Eisenstadt, 12. 2. 2018

„Es macht mich sehr betroffen, wie viele Frauen jährlich Opfer von Gewalttaten werden. Daher ist es mir ein besonderes Anliegen, das Betreuungsangebot auch im Burgenland auszubauen“, so Bundesrätin Marianne Hackl zur Ankündigung der Bundesregierung 100 neue Betreuungsplätze in Frauenhäusern einzurichten. Daran sollten sich die Verantwortlichen im Burgenland ein Beispiel nehmen und auch zusätzliche Plätze schaffen.

övp

„Darüber hinaus gilt es jetzt rasch das im Burgenland bestehende Angebot zu evaluieren. Denn obwohl die Zahl der Gewaltdelikte rückläufig ist, steigt der Anteil an weiblichen Opfern im Vergleich“, so Hackl weiter. Dies schlägt sich auch in den Beratungseinrichtungen nieder: Seit 2012 ist österreichweit ein stetiger Anstieg bei den Betreuungszahlen zu verzeichnen.

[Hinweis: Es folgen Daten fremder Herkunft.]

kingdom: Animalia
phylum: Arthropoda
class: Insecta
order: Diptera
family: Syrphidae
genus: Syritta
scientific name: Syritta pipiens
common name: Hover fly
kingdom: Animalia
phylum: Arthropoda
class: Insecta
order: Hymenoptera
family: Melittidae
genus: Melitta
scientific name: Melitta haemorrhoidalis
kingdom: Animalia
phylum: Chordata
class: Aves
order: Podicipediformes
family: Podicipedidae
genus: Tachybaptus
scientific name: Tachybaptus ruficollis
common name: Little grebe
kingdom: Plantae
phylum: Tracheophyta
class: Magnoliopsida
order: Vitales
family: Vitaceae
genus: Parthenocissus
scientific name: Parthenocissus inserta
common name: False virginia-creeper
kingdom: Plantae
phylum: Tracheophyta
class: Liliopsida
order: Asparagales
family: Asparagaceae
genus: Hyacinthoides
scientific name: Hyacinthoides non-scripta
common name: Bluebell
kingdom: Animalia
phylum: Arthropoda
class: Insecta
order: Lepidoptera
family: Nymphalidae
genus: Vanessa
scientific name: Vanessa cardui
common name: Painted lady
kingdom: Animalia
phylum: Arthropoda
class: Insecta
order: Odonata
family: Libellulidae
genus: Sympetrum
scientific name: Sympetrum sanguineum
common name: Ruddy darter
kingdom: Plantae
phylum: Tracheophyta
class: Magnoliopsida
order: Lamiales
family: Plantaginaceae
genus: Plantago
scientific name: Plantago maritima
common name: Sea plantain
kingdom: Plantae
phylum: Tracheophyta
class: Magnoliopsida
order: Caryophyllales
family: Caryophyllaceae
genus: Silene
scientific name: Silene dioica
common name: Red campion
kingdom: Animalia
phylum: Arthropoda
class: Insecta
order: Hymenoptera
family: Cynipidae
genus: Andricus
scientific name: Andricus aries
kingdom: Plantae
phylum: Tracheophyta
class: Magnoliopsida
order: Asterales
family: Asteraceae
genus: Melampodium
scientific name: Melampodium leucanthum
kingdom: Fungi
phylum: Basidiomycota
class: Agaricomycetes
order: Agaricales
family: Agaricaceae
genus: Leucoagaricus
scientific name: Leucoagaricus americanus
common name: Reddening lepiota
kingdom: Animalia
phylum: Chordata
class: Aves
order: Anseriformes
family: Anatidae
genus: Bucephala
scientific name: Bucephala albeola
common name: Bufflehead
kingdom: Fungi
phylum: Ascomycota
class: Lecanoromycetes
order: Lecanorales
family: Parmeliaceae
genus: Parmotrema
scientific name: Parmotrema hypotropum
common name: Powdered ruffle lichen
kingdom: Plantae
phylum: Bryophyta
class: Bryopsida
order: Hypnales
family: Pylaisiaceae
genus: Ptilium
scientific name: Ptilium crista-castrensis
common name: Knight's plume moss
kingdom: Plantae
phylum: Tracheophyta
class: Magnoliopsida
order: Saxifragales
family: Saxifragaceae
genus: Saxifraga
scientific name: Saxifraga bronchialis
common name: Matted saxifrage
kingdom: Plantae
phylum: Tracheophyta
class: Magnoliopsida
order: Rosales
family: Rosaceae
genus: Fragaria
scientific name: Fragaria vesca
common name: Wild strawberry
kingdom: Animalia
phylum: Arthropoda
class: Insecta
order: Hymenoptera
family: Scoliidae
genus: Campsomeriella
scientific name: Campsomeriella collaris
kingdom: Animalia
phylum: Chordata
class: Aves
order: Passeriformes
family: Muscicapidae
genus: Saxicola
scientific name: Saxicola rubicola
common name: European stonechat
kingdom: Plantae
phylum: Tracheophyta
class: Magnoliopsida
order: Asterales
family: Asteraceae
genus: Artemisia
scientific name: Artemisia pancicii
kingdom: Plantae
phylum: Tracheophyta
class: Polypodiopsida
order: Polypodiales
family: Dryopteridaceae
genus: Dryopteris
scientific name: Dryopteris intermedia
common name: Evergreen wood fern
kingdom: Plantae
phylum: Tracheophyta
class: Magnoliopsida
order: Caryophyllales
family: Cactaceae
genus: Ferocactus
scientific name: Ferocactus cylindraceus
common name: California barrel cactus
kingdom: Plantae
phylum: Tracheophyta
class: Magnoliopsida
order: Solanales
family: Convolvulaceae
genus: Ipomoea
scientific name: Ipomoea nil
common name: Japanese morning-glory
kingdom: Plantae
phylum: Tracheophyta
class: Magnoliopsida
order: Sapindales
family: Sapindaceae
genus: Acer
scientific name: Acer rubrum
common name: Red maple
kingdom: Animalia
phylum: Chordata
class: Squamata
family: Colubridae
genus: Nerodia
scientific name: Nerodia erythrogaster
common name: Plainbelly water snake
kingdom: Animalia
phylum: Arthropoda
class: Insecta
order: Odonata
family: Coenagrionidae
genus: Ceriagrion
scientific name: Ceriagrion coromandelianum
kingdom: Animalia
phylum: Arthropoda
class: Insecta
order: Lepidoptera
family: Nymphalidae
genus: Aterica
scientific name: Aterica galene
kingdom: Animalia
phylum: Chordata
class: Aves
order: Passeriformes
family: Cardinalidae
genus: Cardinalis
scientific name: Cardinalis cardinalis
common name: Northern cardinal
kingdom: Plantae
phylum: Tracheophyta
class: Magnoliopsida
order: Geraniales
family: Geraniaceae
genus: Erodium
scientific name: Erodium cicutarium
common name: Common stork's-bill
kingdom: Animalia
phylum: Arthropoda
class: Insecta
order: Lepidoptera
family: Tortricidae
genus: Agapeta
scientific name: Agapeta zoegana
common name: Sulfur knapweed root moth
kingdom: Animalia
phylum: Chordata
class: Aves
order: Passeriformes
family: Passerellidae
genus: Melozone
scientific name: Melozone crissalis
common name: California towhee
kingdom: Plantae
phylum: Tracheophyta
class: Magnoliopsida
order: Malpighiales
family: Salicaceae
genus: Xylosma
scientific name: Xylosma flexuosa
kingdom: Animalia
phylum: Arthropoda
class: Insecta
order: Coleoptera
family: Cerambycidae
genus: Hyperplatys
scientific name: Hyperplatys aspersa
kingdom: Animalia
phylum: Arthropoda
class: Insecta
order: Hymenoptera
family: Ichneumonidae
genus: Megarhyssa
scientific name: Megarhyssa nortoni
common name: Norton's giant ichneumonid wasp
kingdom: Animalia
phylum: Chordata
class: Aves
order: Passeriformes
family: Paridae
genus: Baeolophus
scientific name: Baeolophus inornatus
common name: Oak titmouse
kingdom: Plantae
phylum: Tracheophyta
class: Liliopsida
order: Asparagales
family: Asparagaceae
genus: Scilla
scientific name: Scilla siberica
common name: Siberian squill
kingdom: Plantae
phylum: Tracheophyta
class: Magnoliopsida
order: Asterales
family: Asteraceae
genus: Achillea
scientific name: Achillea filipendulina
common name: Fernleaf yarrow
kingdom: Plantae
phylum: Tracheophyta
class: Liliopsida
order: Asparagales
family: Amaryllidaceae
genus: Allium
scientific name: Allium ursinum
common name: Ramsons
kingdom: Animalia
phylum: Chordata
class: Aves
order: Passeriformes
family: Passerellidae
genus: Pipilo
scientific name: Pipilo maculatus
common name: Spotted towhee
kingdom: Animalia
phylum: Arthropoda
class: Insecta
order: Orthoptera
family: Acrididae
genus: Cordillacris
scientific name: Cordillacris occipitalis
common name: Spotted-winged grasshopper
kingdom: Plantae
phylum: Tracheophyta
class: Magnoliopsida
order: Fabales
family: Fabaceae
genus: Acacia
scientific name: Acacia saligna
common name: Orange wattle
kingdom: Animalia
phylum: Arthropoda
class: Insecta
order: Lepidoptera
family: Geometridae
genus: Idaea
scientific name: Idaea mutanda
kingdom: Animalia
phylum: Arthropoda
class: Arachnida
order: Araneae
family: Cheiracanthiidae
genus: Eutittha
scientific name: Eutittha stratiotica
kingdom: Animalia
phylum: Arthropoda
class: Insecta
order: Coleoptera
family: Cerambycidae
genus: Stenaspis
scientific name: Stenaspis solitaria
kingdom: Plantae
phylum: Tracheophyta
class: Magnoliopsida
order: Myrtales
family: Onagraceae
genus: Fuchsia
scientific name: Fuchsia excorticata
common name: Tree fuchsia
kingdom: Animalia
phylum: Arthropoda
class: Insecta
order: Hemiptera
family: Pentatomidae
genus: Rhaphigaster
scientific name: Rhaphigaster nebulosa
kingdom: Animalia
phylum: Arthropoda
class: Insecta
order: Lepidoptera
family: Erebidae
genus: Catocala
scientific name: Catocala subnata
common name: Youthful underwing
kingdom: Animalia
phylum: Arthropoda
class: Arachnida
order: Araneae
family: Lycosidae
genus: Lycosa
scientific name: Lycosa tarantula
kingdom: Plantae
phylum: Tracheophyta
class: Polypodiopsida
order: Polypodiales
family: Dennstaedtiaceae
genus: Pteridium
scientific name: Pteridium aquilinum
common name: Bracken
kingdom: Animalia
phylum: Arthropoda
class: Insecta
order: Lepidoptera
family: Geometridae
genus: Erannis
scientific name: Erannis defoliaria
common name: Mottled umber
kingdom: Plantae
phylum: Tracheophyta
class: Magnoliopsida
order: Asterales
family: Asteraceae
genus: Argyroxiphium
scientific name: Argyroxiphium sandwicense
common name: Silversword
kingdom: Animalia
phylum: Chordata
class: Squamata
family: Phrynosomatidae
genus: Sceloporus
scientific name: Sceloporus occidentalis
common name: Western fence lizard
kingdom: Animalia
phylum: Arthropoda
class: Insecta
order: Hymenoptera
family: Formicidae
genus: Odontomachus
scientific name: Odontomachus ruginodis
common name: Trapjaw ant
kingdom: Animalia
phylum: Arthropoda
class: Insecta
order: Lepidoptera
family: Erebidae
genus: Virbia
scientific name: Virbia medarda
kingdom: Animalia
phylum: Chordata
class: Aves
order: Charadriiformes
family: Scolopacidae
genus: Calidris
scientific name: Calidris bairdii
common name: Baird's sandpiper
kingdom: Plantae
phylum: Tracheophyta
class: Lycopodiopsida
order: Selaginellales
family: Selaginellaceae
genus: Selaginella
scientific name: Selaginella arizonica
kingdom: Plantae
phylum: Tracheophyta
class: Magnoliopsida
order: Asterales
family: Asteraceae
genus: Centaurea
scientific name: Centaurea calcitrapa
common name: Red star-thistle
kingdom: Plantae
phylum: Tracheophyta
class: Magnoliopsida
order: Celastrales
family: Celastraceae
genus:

Jede fünfte Beziehung ist von häuslicher Gewalt betroffen, von tätlichen Übergriffen oder psychischer Erniedrigung. Elf Jahre dauert eine solche Beziehung im Schnitt, bis sich die Opfer davon losreißen können. Mehr als dreiviertel von den Betroffenen sind Frauen.